Le Matin d'Algérie

Le quatrième mandat de Bouteflika : quinze ans barakat !!!

Le nez collé sur les scandales à répétition qui ont été révélés cette année, on en vient à désespérer de la politique suicidaire de Bouteflika.

On regarde partout, à droite, à gauche, en haut, en bas, on y voit que des histoires de corruption, de malversations, de pillages etc., confirmant le bilan calamiteux du règne de Bouteflika. Toutes les institutions de l’État sont gangrenées par la corruption qui est devenue une épidémie contagieuse révélant une faille majeure dans la gestion des richesses du pays. On espérait que la maladie de Bouteflika allait délivrer l’Algérie de ce président désigné, arrivé au pouvoir par le fait de l’accident de l’histoire. Mais, lui ne l’entendait pas de cette oreille. Détrompez-vous, Bouteflika n’y va pas par quatre chemins. Il ne veut pas lâcher prise et vise un quatrième mandat. Ne comptez pas sur lui pour démissionner.

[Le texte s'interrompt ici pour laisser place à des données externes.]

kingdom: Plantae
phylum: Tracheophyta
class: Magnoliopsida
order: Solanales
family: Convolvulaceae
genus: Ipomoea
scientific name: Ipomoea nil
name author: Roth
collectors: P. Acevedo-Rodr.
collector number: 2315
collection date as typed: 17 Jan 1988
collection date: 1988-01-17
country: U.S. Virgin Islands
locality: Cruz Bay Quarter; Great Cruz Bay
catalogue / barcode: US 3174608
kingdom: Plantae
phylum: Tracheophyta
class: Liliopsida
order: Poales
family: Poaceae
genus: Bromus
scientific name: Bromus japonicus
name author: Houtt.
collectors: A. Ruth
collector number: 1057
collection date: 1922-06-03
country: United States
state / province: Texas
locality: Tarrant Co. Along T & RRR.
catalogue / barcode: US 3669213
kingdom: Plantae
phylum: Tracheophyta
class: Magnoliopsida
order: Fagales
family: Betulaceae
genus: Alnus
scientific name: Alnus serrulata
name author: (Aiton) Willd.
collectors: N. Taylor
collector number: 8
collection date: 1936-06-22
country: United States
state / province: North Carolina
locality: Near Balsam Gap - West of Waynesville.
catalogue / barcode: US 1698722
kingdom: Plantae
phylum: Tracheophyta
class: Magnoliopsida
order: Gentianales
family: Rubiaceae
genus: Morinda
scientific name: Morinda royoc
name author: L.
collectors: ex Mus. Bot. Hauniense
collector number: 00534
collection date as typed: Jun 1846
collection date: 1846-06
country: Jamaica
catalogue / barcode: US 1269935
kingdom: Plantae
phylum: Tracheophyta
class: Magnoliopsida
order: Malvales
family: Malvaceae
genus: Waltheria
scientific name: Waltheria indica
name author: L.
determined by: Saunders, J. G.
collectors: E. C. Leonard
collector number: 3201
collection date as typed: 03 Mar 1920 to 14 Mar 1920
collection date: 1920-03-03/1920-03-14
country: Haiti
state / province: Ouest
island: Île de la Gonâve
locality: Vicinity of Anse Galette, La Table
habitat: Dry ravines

Le cauchemar n’est pas encore fini. Cet homme, un remake du passé, devenu moribond est complètement déconnecté de la réalité ne veut pas jeter les gangs. Son hara-kiri annoncé avec fracas (nomination des membres du gouvernement totalement acquis à sa cause) engage l’avenir de l’Algérie. C’est un illuminé qui assène ses mêmes convictions depuis quinze ans. C’est quasiment du copié-collé de lui même ce qu’il propose comme programme. Ce type s’est arrêté de réfléchir depuis des années rongé qu’il est par la maladie. Il vit sur des dogmes incrustés. C’est une véritable machine à certitudes et préjugées, à idées toutes faites. Il fonctionne par l’élaboration de conclusions sur des principes préétablis, construits par lui-même sur les vestiges de son passé d’endoctriné. Ses principales armes : la fourberie et la manigance Une calamité qu’apprécient tous les vassaux et les tous les ravagés de l’histoire. Il s’autoproclame le sauveur de l’Algérie alors que son bilan désastreux et sombre plaide contre lui. C’est un piètre président, sans envergure, sans vision politique, incompétent .l’Algérie est un pays qui se consume et qui meurt à petit feu, ravagé par une politique de destruction massive sciemment voulue et orchestrée par lui. Avec tout ce bilan désastreux et un échec avéré, ce type toute honte bue, veut un quatrième mandat. Quand on cultive le narcissisme et l’égo à outrance on finit par devenir victime de soi-même, mais on ne doit pas engager l’avenir de tout un peuple.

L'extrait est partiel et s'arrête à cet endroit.